Emery-Dreifuss muscular dystrophy can be caused by mutations in the nuclear envelope proteins lamin A/C and emerin. We recently demonstrated that A-type lamin-deficient cells have impaired nuclear mechanics and altered mechanotransduction, suggesting two potential disease mechanisms (Lammerding, J., P.C. Schulze, T. Takahashi, S. Kozlov, T. Sullivan, R.D. Kamm, C.L. Stewart, and R.T. Lee. 2004. J. Clin. Invest. 113:370-378). Here, we examined the function of emerin on nuclear mechanics and strain-induced signaling. Emerin-deficient mouse embryo fibroblasts have abnormal nuclear shape, but in contrast to A-type lamin-deficient cells, exhibit nuclear deformations comparable to wild-type cells in cellular strain experiments, and the integrity of emerin-deficient nuclear envelopes appeared normal in a nuclear microinjection assay. Interestingly, expression of mechanosensitive genes in response to mechanical strain was impaired in emerin-deficient cells, and prolonged mechanical stimulation increased apoptosis in emerin-deficient cells. Thus, emerin-deficient mouse embryo fibroblasts have apparently normal nuclear mechanics but impaired expression of mechanosensitive genes in response to strain, suggesting that emerin mutations may act through altered transcriptional regulation and not by increasing nuclear fragility.

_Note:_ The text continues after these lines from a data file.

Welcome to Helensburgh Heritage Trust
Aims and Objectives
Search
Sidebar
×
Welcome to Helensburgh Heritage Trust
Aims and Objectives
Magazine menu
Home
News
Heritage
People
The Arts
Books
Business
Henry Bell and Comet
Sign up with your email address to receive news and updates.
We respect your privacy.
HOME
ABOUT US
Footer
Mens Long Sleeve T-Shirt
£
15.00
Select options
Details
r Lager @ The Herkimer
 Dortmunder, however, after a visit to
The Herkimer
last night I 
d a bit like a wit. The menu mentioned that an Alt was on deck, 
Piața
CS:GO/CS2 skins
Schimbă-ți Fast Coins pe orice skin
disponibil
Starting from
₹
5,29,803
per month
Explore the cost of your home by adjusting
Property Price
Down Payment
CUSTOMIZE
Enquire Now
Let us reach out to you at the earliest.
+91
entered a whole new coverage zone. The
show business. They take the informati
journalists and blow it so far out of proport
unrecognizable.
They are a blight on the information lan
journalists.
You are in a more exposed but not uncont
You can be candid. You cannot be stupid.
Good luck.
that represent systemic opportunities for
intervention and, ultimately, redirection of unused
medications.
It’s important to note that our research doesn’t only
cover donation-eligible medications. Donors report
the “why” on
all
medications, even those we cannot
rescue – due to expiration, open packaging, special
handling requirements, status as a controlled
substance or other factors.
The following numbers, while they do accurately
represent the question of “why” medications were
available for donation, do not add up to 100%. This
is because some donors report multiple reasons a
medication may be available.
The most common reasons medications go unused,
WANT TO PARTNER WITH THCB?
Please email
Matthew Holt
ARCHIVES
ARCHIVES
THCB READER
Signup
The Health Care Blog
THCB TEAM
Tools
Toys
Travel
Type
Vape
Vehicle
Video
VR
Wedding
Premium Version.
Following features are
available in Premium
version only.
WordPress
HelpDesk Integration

埃默里 - 德赖富斯肌营养不良症可由核纤层蛋白A/C和emerin等核被膜蛋白的突变引起。我们最近证明,缺乏A型核纤层蛋白的细胞具有受损的核力学和改变的机械转导,提示了两种潜在的疾病机制(Lammerding, J., P.C. Schulze, T. Takahashi, S. Kozlov, T. Sullivan, R.D. Kamm, C.L. Stewart, and R.T. Lee. 2004. J. Clin. Invest. 113:370 - 378)。在此,我们研究了emerin在核力学和应变诱导信号传导方面的功能。缺乏emerin的小鼠胚胎成纤维细胞具有异常的核形状,但与缺乏A型核纤层蛋白的细胞不同,在细胞应变实验中其核变形与野生型细胞相当,并且在核显微注射试验中,缺乏emerin的核被膜完整性看起来正常。有趣的是,缺乏emerin的细胞中机械应变响应的机械敏感基因表达受损,并且长时间的机械刺激会增加缺乏emerin的细胞中的凋亡。因此,缺乏emerin的小鼠胚胎成纤维细胞显然具有正常的核力学,但对应变的机械敏感基因表达受损,提示emerin突变可能通过改变转录调控起作用,而不是通过增加核脆性起作用。